• [TO DO]:
a - List every delivery mechanism for direct-to-consumer sales that the text on bison and small-farm selling names.
b - Reproduce the passage of the text on bison and small-farm selling between "3. We should" and "or protein’s available.", inclusive.

• [DOCUMENT TEXT]:
# # # # #
Where are we at today?  First, the overnight business pivot was necessary to stay in business.

  • Yes – I would have like to been able to plan ahead to have enough dry ice supply and shipping coolers in advance of the Facebook post.
  • Yes – I would have like to have had a website and an online store in advance.

The world has changed forever. It will not go back to the way it was before COVID-19. So how do you/we in the bison industry and small agriculture take advantage of this brave new world?

  1. All farms and ranches should use social media.
  2. We should all have a website as that provides validity and way to communicate with our followers.
  3. We should all have an online store or at the very least an online order form. The American consumer is now more that ever used to buying almost anything online and shipped to their front door.
  4. Start or use an online Farmer’s Market with curbside pickup. Join with other farmers and ranchers in this online farmer’s market to provide greater variety of food or protein’s available.
  5. Use CRM (customer relations management) software to communicate with your customer base.
  6. Use all forms of social media and marketing forms online.

Challenges

To be able to sell direct to consumer here are the things to think about.

  1. What is your delivery mechanism? Local delivery, curbside pickup, or shipping?
  2. If you are shipping, where can you buy dry ice, shipping coolers and what shipping service you are going to use?
  3. For shipping are you shipping ground or 2nd day? You can negotiate better rates in advance with UPS and FedEx as well as third party shippers.
  4. Where are you located based on your customer base? If you are in California, you are not going to be to ship frozen meat to the East Coast by ground (which is more cost effective). 2nd day can be too pricey for the consumer in the days of free Amazon Prime shipping.
  5. Are your profit margins good enough to cover the cost of shipping or do you charge extra for shipping like I do?
# # # # #
• [ENTRIES SUPPLIED]:
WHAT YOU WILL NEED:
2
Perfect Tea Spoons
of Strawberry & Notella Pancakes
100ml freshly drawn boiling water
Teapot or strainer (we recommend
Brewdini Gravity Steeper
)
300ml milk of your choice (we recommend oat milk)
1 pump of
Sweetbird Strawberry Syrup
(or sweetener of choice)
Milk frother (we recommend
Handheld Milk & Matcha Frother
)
# # # # #
• [SOLVED PROBLEMS]:
a -
Local delivery
Curbside pickup
Shipping

b -
3. We should all have an online store or at the very least an online order form. The American consumer is now more that ever used to buying almost anything online and shipped to their front door.
  4. Start or use an online Farmer’s Market with curbside pickup. Join with other farmers and ranchers in this online farmer’s market to provide greater variety of food or protein’s available.